[Items from a data source]
*** Begin section ***
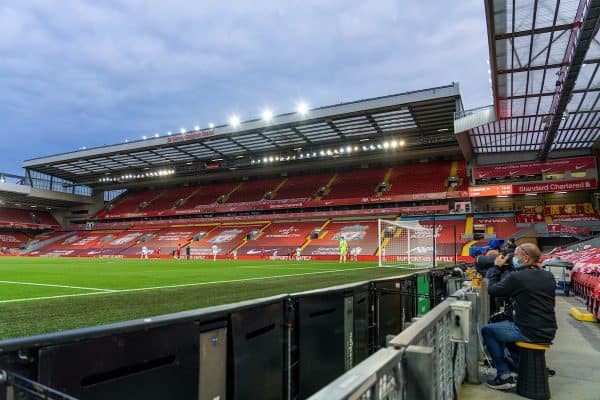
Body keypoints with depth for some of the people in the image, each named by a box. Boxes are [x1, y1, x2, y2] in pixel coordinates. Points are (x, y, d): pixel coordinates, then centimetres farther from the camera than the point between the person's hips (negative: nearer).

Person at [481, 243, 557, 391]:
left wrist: (497, 267, 4)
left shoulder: (516, 277, -18)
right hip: (548, 333, 8)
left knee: (487, 330, 10)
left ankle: (504, 376, 8)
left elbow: (492, 290, -5)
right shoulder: (548, 276, 4)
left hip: (529, 333, -8)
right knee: (506, 325, 31)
*** End section ***
Copy, without any change, the run of lines from the one with "left wrist: (497, 267, 4)" through the end of the entries above.

**COMPLETED EXERCISE**
left wrist: (497, 267, 4)
left shoulder: (516, 277, -18)
right hip: (548, 333, 8)
left knee: (487, 330, 10)
left ankle: (504, 376, 8)
left elbow: (492, 290, -5)
right shoulder: (548, 276, 4)
left hip: (529, 333, -8)
right knee: (506, 325, 31)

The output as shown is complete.